We are trying to troubleshoot a DL360 G7 with a P410i controller.
As mentioned in the thread title, the site tech pulled all disks and forgot what order they were pulled in. We were under the expectation that the server was a cold spare, but apparently the vendor who performed the installation mislabelled the host. It was one of our application servers.
When we had the tech reseat the disks, we are now getting an error along the lines of:
"Physical disks reordered. Previously failed disks 3,4 now operational.
Press f1 to continue with logical drive disabled. Press f2 to accept data loss and continue."
We contacted HP, and they're useless. Their statement is that recovery is probably impossible, and we can try the different permutations of moving the disks around but there's no guarantee the OS (RHEL 5) will boot.
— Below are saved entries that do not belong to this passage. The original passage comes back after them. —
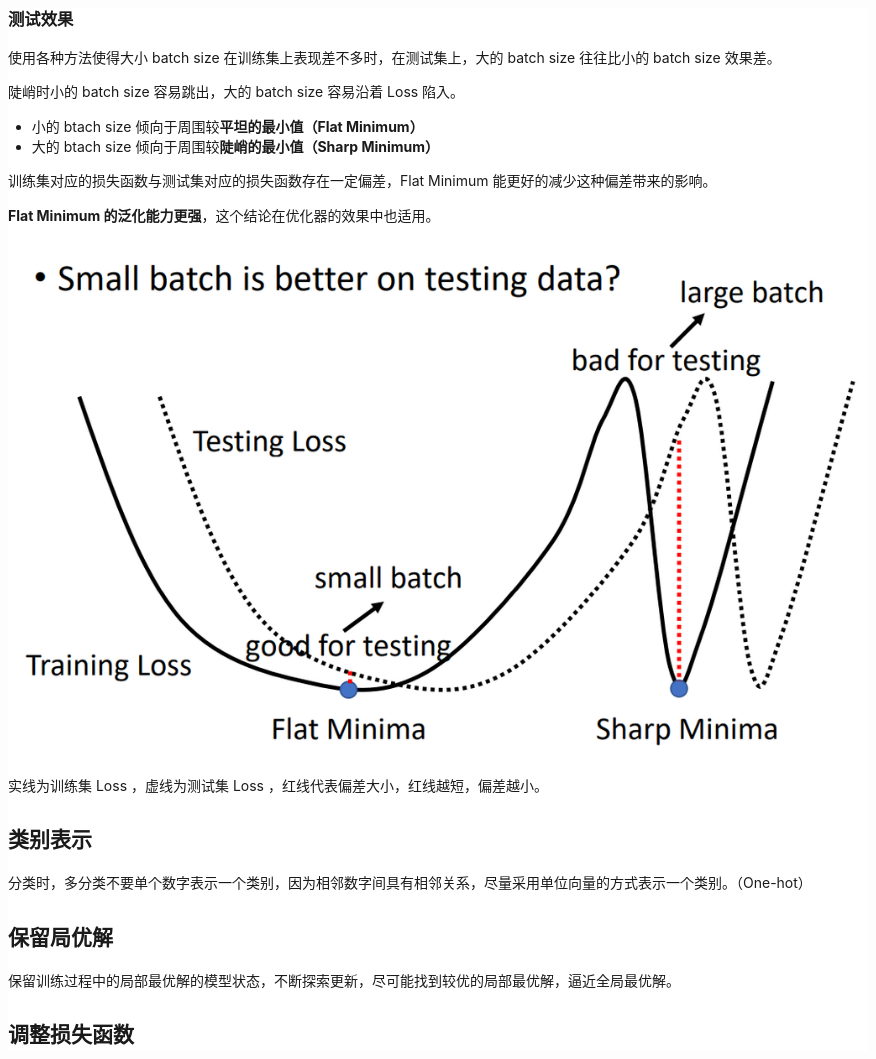 ### 测试效果

使用各种方法使得大小 batch size 在训练集上表现差不多时，在测试集上，大的 batch size 往往比小的 batch size 效果差。

陡峭时小的 batch size 容易跳出，大的 batch size 容易沿着 Loss 陷入。

- 小的 btach size 倾向于周围较**平坦的最小值（Flat Minimum）**
- 大的 btach size 倾向于周围较**陡峭的最小值（Sharp Minimum）**

训练集对应的损失函数与测试集对应的损失函数存在一定偏差，Flat Minimum 能更好的减少这种偏差带来的影响。

**Flat Minimum 的泛化能力更强**，这个结论在优化器的效果中也适用。

![image-20220620214556394](images/模型训练/image-20220620214556394.png)

实线为训练集 Loss ，虚线为测试集 Loss ，红线代表偏差大小，红线越短，偏差越小。

## 类别表示

分类时，多分类不要单个数字表示一个类别，因为相邻数字间具有相邻关系，尽量采用单位向量的方式表示一个类别。（One-hot）

## 保留局优解

保留训练过程中的局部最优解的模型状态，不断探索更新，尽可能找到较优的局部最优解，逼近全局最优解。

## 调整损失函数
They're pretty sure the OS is hosed.
What I am trying to figure out...
- Why the heck would moving the disks around mean the OS is destroyed? All Array information is written to the first few sectors of the drive. The controller can look at it and say "Hey, this disk isn't in the right place. I'm going to freeze now." It seems like they write additional information to the disk marking it as failed which destroys its array association.
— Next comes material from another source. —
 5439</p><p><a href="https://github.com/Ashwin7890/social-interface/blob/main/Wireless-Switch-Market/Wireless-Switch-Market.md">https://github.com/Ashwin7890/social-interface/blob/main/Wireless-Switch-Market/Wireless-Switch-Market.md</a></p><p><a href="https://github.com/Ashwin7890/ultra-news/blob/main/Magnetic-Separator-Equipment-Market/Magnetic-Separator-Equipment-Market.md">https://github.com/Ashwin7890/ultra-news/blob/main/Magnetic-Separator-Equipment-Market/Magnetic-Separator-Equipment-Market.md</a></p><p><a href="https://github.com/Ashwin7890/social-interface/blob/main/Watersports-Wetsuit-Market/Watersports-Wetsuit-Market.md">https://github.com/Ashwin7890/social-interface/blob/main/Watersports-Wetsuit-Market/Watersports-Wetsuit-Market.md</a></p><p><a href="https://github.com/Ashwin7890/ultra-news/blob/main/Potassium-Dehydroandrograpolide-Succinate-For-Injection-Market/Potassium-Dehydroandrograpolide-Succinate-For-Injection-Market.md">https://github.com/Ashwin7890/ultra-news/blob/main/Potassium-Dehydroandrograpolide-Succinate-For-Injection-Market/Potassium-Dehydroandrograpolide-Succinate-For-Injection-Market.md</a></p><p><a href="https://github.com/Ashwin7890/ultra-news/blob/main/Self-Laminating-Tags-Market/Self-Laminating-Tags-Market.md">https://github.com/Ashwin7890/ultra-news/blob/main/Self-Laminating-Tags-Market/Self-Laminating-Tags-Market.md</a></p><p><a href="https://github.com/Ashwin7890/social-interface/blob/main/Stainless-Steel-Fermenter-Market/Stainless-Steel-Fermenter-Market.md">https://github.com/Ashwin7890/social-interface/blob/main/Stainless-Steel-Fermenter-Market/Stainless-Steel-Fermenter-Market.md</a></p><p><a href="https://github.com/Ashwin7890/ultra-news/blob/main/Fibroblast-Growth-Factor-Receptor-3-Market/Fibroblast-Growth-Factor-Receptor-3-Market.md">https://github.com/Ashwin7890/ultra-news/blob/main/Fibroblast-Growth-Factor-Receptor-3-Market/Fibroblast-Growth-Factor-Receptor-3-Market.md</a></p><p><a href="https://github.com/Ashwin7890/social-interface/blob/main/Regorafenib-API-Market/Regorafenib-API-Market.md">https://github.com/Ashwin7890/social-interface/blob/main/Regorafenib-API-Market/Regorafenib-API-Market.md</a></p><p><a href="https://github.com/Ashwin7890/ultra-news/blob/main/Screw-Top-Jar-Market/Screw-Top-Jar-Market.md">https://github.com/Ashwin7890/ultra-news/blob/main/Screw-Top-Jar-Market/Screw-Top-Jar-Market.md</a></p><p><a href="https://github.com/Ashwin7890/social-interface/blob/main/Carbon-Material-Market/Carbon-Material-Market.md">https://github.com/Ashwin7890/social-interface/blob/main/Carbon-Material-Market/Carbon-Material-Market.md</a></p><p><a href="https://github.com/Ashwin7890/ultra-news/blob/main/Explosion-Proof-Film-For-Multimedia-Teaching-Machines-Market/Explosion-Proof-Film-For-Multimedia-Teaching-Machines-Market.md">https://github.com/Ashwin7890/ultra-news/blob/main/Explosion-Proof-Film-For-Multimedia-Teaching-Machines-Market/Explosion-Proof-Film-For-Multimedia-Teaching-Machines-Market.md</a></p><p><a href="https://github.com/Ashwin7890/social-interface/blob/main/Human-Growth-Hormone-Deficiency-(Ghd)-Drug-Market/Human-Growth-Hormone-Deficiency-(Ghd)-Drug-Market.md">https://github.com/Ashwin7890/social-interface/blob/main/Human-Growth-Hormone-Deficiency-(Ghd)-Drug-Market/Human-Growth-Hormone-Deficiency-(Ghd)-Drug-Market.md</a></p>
- Has anyone been through this before? Is HP correct? Is the OS wrecked? Is there any way to recover?
- HP is suggesting that pulling all disks at the same time, even with the server off, causes the controller to stop recognizing the array. But this doesn't make any sense because the array information is written to the disks themselves. That's why you could build an array on one server, then take all of those disks in the array and move them to a like server, and it should boot.
- If we put the drives in the correct order, will the server just boot without prompting us? We have about 30 permutations to work through. It will be very hard to tell if we hit the right combo or not if we keep getting told disks are failed.
Edit: Following up on this item. It appears we will be unable to recover with any major chance of success. Our issue was exacerbated by some additional problems.
- The drives were removed from the host and plugged into a different host out of their original order. This likely caused data corruption to that array information that cannot easily be recovered.
- When the drives were put back into the server, their order wasn't maintained. This likely caused further issues with the array metadata.
After some testing in our lab, it appears that using a raid 1+0 and swapping drive order does not seem to impact the array's functionality, even when the drive order is severely modified. This would suggest the issue really is related to array metadata being damaged when moving the drives between hosts.
Following up on this item. It appears we will be unable to recover with any major chance of success. Our issue was exacerbated by some additional problems.
After some testing in our lab, it appears that using a raid 1+0 and swapping drive order does not seem to impact the array's functionality, even when the drive order is severely modified. This would suggest the issue really is related to array metadata being damaged when moving the drives between hosts.